#MondayMood Arlo Parks – ‘Cola’

Arlo Parks’ breath-taking debut single ‘Cola’ dropped recently to widespread acclaim, immediately reaching #1 on Hype Machine’s Popular Chart and receiving early radio play from Huw Stephens on BBC Radio 1, BBC Introducing, Jamz Supernova on BBC 1Xtra and Maz Tappuni on his Radio X Communion show, as well as nods from Independent, The Line of Best Fit, Dummy and Mahogany. Now she shares the beautiful accompanying video, which was directed by Ruby Brown (Dahlia Sleeps, Wølffe). The single is a tender, poetic and confessional introduction to an artist who holds such promise. At just eighteen, the young London based singer demonstrates soul beyond her years, and with ‘Cola’ the submissive tones of her powerful voice are laid atop slow guitar melodies that beckon you to stop what you’re doing and just listen. The track is written about bad love – in her words, “Cola is a reminder that betrayal is inevitable when it comes to pretty people that think flowers fix everything”.

On a personal level, Parks struggled with her identity growing up; a self-confessed tomboy who was super sensitive and “uncool”, she says it was like “I’m a black kid who can’t dance for shit, listens to emo music and currently has a crush on some girl in my Spanish class.” By the time she reached 17, she shaved her head, figured out she was bisexual and produced/wrote an album’s worth of material.

Growing up in South West London, half Nigerian, a quarter Chadian and a quarter French, Arlo Parks learned to speak French before English. A quiet child, she’d write short stories and create fantasy worlds, later journaling and then obsessing over spoken word poetry, reading American poets such as Ginsberg and Jim Morrison and watching old Chet Baker performances on YouTube. These days she references Nayyirah Waheed, Hanif Abdurraqib and Iain S. Thomas as her favourite modern poets, and it is clear that their works are as influential on her songwriting as any musician. Books too, such as The Bell Jar by Sylvia Plath and Norwegian Wood by Haruki Murakami. Parks says, “the way Murakami writes in that book is how I aspire to write my songs; gritty and sensitive and human.”

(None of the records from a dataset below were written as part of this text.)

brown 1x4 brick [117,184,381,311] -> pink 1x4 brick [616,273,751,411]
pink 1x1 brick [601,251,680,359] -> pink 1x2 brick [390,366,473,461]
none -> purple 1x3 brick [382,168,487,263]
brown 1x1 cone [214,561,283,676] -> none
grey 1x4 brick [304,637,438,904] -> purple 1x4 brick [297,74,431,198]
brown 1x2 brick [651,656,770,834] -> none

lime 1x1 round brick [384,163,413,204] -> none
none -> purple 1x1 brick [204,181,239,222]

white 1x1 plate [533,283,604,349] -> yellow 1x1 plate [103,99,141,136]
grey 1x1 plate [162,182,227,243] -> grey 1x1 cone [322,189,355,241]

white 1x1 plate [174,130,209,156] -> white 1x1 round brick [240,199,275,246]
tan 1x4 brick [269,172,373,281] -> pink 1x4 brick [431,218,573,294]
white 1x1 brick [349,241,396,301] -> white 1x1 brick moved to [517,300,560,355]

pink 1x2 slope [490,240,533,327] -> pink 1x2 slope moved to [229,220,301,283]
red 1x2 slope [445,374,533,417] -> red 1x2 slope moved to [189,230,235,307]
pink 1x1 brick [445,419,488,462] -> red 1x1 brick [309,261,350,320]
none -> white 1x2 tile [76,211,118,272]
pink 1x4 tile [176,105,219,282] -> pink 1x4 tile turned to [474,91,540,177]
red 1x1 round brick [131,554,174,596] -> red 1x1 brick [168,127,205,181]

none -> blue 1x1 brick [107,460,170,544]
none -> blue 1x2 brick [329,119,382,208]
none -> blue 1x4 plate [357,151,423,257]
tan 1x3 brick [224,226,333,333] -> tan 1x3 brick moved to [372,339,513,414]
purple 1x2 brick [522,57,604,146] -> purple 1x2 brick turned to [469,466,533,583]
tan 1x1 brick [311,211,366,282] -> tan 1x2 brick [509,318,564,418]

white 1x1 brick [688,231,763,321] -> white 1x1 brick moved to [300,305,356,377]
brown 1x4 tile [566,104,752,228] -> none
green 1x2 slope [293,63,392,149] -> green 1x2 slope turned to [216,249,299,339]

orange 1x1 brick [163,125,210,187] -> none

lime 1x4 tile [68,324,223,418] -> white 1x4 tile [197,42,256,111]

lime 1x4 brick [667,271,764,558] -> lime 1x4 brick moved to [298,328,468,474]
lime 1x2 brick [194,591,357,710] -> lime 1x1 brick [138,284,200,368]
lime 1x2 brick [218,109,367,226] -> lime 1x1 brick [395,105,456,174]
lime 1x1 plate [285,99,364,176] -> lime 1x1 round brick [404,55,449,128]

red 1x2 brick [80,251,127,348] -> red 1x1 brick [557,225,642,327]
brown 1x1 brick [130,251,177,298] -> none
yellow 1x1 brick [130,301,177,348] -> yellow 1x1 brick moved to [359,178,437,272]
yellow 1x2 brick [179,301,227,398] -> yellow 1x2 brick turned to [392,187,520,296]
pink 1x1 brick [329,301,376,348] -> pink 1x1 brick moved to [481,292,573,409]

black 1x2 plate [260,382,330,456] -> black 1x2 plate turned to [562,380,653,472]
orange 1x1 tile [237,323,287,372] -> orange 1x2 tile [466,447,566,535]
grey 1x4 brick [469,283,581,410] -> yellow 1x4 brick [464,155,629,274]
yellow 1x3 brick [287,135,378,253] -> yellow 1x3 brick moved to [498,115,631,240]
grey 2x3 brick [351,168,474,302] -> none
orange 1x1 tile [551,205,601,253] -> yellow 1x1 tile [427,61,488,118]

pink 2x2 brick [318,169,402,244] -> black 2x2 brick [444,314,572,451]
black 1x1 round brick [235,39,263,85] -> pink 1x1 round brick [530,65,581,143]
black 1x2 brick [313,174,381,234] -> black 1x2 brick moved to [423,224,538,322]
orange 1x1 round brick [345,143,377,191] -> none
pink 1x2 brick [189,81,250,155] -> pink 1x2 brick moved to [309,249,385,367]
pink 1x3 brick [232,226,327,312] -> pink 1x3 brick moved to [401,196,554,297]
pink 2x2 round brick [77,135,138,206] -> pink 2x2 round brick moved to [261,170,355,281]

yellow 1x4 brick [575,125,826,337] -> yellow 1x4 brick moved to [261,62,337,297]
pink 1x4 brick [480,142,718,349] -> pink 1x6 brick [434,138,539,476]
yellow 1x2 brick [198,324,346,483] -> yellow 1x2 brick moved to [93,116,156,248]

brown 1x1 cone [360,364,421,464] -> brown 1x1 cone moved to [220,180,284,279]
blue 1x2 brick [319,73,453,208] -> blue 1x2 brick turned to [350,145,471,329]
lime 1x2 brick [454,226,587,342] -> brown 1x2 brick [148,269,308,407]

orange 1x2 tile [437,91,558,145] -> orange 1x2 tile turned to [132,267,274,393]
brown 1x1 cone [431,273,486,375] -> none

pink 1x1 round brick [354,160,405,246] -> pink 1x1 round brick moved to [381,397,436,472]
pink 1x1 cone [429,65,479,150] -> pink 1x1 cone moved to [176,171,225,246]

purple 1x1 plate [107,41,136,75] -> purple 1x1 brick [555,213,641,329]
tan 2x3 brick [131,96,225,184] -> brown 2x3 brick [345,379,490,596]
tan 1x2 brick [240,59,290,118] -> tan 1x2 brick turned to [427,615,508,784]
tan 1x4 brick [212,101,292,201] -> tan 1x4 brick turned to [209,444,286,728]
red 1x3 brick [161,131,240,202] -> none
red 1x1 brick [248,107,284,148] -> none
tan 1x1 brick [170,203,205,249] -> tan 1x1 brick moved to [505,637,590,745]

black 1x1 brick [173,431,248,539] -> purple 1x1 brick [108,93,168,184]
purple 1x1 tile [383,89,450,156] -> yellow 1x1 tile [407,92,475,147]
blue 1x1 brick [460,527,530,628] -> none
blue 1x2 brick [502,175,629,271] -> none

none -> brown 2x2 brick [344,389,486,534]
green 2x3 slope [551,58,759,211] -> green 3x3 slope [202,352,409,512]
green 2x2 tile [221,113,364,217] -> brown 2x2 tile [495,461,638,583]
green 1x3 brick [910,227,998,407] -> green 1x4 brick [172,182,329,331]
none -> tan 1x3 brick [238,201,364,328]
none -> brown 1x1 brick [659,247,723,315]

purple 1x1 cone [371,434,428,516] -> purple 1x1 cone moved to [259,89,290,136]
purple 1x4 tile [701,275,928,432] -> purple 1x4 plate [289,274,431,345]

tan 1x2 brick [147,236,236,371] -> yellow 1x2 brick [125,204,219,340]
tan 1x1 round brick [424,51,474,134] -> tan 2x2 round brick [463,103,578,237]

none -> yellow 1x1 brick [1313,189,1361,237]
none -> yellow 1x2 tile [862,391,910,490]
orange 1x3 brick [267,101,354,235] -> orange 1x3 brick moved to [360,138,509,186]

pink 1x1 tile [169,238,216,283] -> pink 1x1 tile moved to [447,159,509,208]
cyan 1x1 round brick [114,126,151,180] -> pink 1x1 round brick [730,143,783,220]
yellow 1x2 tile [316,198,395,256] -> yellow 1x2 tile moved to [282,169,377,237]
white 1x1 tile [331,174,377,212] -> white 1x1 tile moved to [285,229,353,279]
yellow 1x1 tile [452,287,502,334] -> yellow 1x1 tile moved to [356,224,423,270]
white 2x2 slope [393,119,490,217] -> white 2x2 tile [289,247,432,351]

Fela Kuti’s ‘Water’ and Otis Redding’s ‘Sittin On The Dock Of The Bay’ soundtracked Arlo Parks’ childhood, but it was aged around 13 that she discovered King Krule; an artist who would heavily influence the music she writes today. Later listening to more hip-hop (from Kendrick Lamar and Earl Sweatshirt to the more confessional sounds of Loyle Carner) and rock (Jimi Hendrix, Shilpa Ray and David Bowie), as well as the subdued, pained sounds of Keaton Henson, Sufjan Stevens and Julien Baker, Parks explains, “I would write stories so detailed you could taste them, while maintaining the energy and life of the hip-hop I loved.” There’s a visual, almost cinematic quality to her writing too, which is born from her love of horror films, streetwear and abstract art.

‘Cola’ is the first taster of the body of work she’s been working on over the past 12 months, but it won’t be the last. Arlo Parks has reached the point of self-discovery, and it’s only a matter of time before the world discovers her too.